Nel caso Garlasco ora è caccia a chi ha (accidentalmente) contaminato il campione genetico prelevato con un tampone orofaringeo a Chiara Poggi, accendendo l'ipotesi di un Ignoto 3 sulla scena del crimine. Quella dell'inquinamento della traccia biologica è la pista imboccata dai periti che conducono l'incidente probatorio ordinato dal gip di Pavia, Daniela Garlaschelli, nell'indagine su Andrea Sempio, amico del fratello della vittima. Quella infinitesimale porzione di Dna del cromosoma Y, cioè maschile, che non ha ancora un nome ma è appunto probabile frutto di una contaminazione, sarà comparato con i profili di alcune persone.

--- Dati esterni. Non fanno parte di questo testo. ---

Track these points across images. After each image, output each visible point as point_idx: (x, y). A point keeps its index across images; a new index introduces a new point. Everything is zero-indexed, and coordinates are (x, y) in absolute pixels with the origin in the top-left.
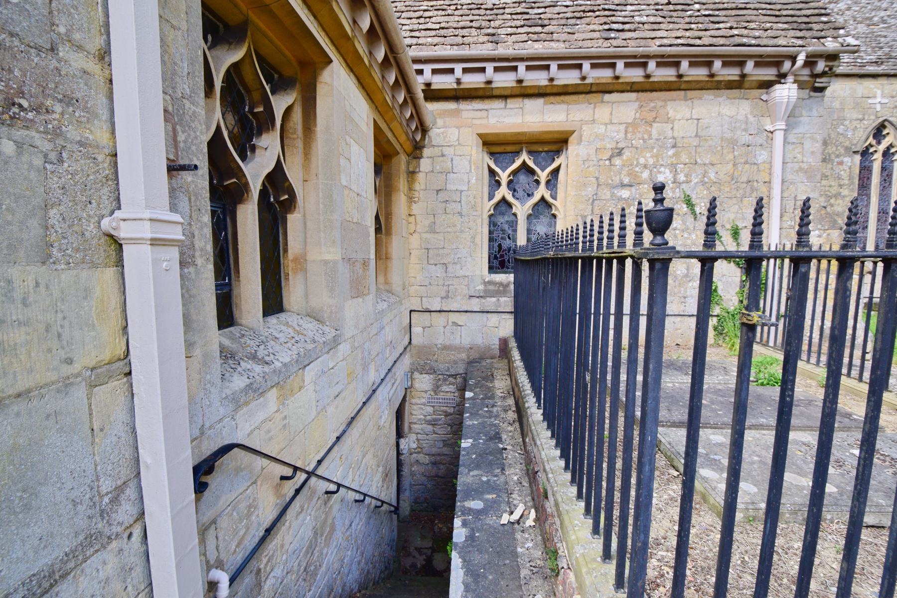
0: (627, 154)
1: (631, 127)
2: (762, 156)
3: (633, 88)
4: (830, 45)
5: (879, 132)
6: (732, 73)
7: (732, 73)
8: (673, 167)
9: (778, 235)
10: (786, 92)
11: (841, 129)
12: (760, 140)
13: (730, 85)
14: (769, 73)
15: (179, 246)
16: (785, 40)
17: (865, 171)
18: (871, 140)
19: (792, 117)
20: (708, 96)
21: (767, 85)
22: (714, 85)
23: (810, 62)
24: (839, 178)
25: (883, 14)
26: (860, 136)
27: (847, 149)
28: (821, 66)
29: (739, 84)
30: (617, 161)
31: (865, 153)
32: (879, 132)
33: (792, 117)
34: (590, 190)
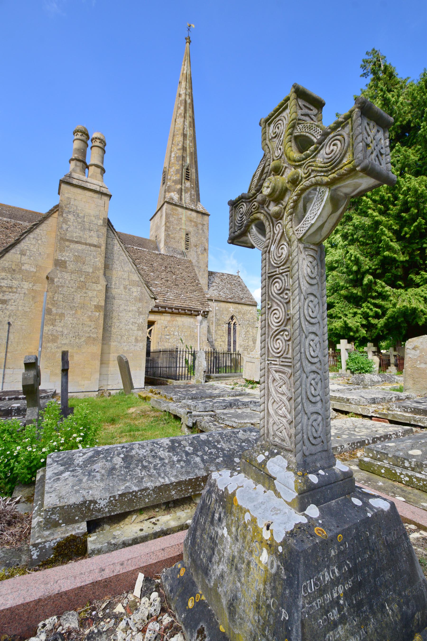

Solo così si potrà capirne l'origine. O almeno questa è la speranza di chi indaga. Dopo che è stata esclusa l'attribuibilità a Alberto Stasi, che sconta una condanna definitiva per l'omicidio della fidanzata, a Sempio e anche ai suoi amici cui erano già stati fatti i tamponi, la direzione indicata dagli esperti è questa: confrontare il campione con i tamponi, già prelevati o ancora da prelevare, di tutti coloro che sono entrati in contatto col cadavere della 26enne. La verifica sul probabile inquinamento del campione, che dovrebbe riguardare una trentina di persone, dovrebbe esulare dal quesito dell'incidente probatorio, che prevede accertamenti irripetibili, e dovrebbe toccare alla Procura di Pavia che indaga su Sempio in una ipotesi di omicidio in concorso con Stasi e con altri.

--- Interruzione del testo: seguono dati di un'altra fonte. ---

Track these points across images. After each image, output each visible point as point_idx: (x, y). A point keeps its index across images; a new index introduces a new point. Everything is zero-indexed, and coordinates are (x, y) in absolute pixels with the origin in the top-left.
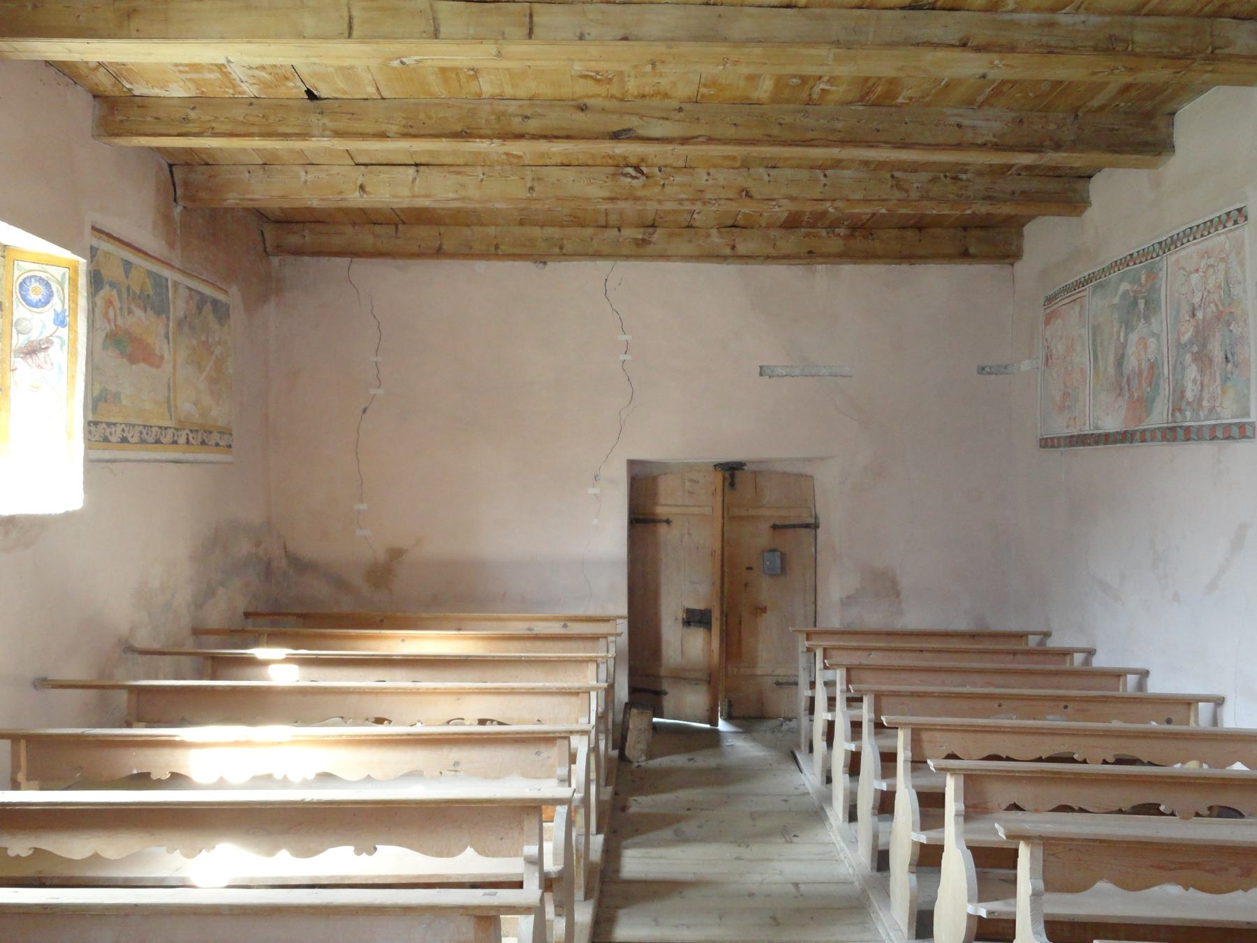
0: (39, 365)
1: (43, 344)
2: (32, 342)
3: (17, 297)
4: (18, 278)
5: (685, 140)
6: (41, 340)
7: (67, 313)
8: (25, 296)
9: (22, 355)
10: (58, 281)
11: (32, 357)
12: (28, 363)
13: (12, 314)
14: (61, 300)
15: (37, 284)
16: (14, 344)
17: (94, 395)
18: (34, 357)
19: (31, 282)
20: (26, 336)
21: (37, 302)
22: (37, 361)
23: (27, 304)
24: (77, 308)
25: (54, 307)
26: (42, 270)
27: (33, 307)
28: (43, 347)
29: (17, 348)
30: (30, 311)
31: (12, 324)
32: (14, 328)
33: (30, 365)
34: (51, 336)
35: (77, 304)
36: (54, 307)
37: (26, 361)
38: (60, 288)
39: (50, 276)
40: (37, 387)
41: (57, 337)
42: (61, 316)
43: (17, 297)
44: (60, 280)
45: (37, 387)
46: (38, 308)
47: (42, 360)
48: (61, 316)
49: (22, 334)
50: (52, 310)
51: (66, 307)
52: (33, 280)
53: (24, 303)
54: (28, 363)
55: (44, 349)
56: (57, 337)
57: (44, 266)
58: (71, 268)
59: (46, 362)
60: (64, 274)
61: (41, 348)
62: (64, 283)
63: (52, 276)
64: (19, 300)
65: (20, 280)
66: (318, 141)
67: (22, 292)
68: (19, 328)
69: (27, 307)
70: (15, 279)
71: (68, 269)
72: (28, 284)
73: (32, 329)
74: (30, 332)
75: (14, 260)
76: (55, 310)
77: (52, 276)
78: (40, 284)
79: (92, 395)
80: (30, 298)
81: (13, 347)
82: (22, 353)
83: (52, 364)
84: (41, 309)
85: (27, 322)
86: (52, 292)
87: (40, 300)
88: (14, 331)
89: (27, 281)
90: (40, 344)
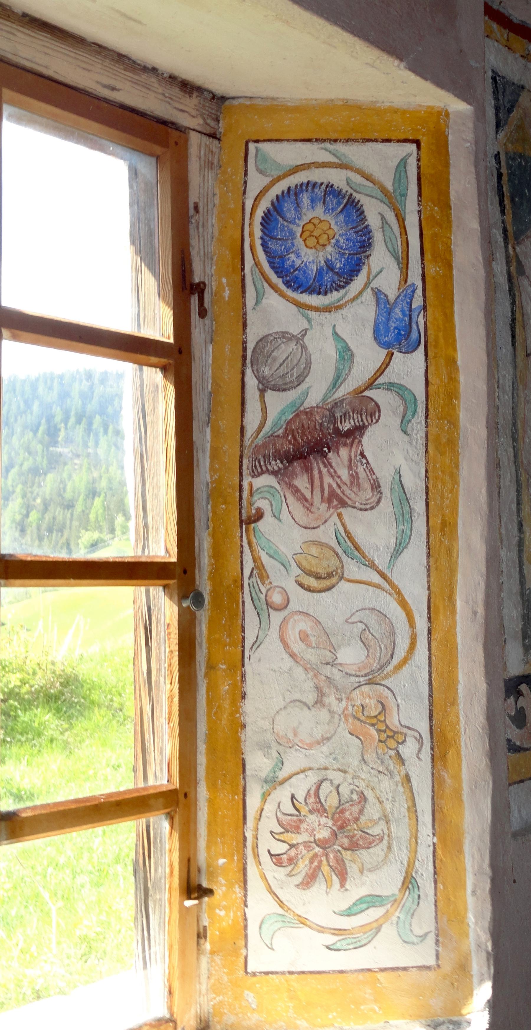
0: (333, 495)
1: (345, 416)
2: (309, 413)
3: (257, 264)
4: (257, 200)
5: (199, 236)
6: (336, 404)
7: (418, 302)
8: (282, 257)
9: (276, 465)
10: (383, 190)
11: (308, 470)
12: (296, 491)
13: (245, 325)
14: (397, 259)
15: (319, 211)
16: (250, 430)
17: (321, 873)
18: (316, 464)
19: (298, 206)
20: (291, 395)
21: (320, 272)
22: (327, 480)
23: (288, 284)
24: (449, 277)
25: (374, 285)
26: (332, 159)
27: (310, 290)
28: (346, 426)
29: (259, 441)
30: (298, 304)
31: (244, 358)
32: (249, 372)
33: (302, 498)
34: (370, 385)
35: (449, 265)
36: (374, 285)
37: (291, 486)
38: (391, 217)
39: (357, 179)
40: (330, 575)
41: (390, 386)
42: (398, 313)
43: (257, 264)
44: (389, 187)
45: (330, 575)
46: (326, 294)
47: (344, 474)
48: (398, 313)
49: (276, 389)
50: (368, 295)
51: (415, 278)
52: (305, 199)
53: (279, 282)
54: (296, 491)
55: (350, 433)
56: (390, 386)
57: (341, 148)
58: (424, 141)
59: (355, 478)
60: (403, 162)
61: (337, 431)
62: (404, 195)
63: (368, 177)
64: (263, 273)
65: (265, 205)
66: (138, 941)
67: (272, 245)
68: (266, 371)
69: (289, 292)
70: (249, 204)
71: (414, 147)
72: (290, 214)
73: (309, 364)
74: (300, 380)
75: (247, 143)
76: (378, 294)
77: (368, 177)
78: (327, 211)
79: (322, 872)
80: (298, 263)
81: (247, 442)
82: (278, 456)
83: (376, 487)
84: (335, 296)
85: (292, 346)
86: (367, 231)
87: (330, 266)
88: (251, 382)
89: (289, 208)
90: (333, 419)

Per Marzio Capra, genetista ex Ris e oggi consulente della famiglia Poggi, i profili di Dna maschile sui campioni della garza utilizzata durante l'autopsia per prelevare materiale genetico della vittima hanno "origine" da "inquinamento della traccia originaria" ed è "assai verosimile" che si possa trattare di contaminazione da "un cadavere precedentemente sottoposto ad esame autoptico". Lo spiega a Lapresse a proposito dei campioni non ancora attribuiti. In ogni caso "l'esiguità dei campioni (tra i 2 e i 4 picogrammi ciascuno, ossia meno di una unità cellulare) depone per una origine o derivazione da inquinamento della traccia originaria appartenente esclusivamente alla vittima Chiara Poggi" che è "presente con concentrazioni nell'ordine dei 40mila picogrammi". Per il consulente, la contaminazione potrebbe essere avvenuta durante un sopralluogo nella villetta di via Pascoli, durante l'autopsia, il trasporto del cadavere, la fase di "ispezione, maneggiamento e custodia" della stesso. "Si tenga comunque presente che assai verosimilmente si potrebbe anche trattare di un cadavere precedentemente sottoposto a esame autoptico con la partecipazione dello stesso assistente medico legale, con la relativa borsa dei ferri del mestiere" come "pinze, forbici, bisturi, seghetti, filo per sutura, cerotti, ovatta e garze varie". È da considerare poi che un'autopsia non avviene - comunque non totalmente - in ambiente sterile. Intanto la mail con gli ultimi esiti inviata ieri alle parti dal perito incaricato, Denise Albani, dà conto di una ulteriore ripetizione dei test sulla garza. Sarebbero quindi tre su cinque i risultati utili ricavati e anche la replica sulla terza traccia ha restituito un probabile inquinamento. Sulla garza usata in sede di autopsia, e che ha toccato tutte le pareti della bocca della giovane uccisa, sono stati fatti cinque prelievi.
Ecco gli esiti di ieri: uno ha mostrato un aplotipo Y compatibile al 99 per cento con Ernesto Gabriele Ferrari, l'assistente del medico legale, il secondo è in parte sovrapponibile a Ferrari e in parte no (fin qui gli elementi noti), mentre la seconda replica ha restituito anche nel terzo prelievo una traccia mista di Ferrari e dello stesso materiale ignoto. Si tratta di un campione più esiguo e degradato degli altri due e che avvalora che la garza sia stata contaminata prima del prelievo.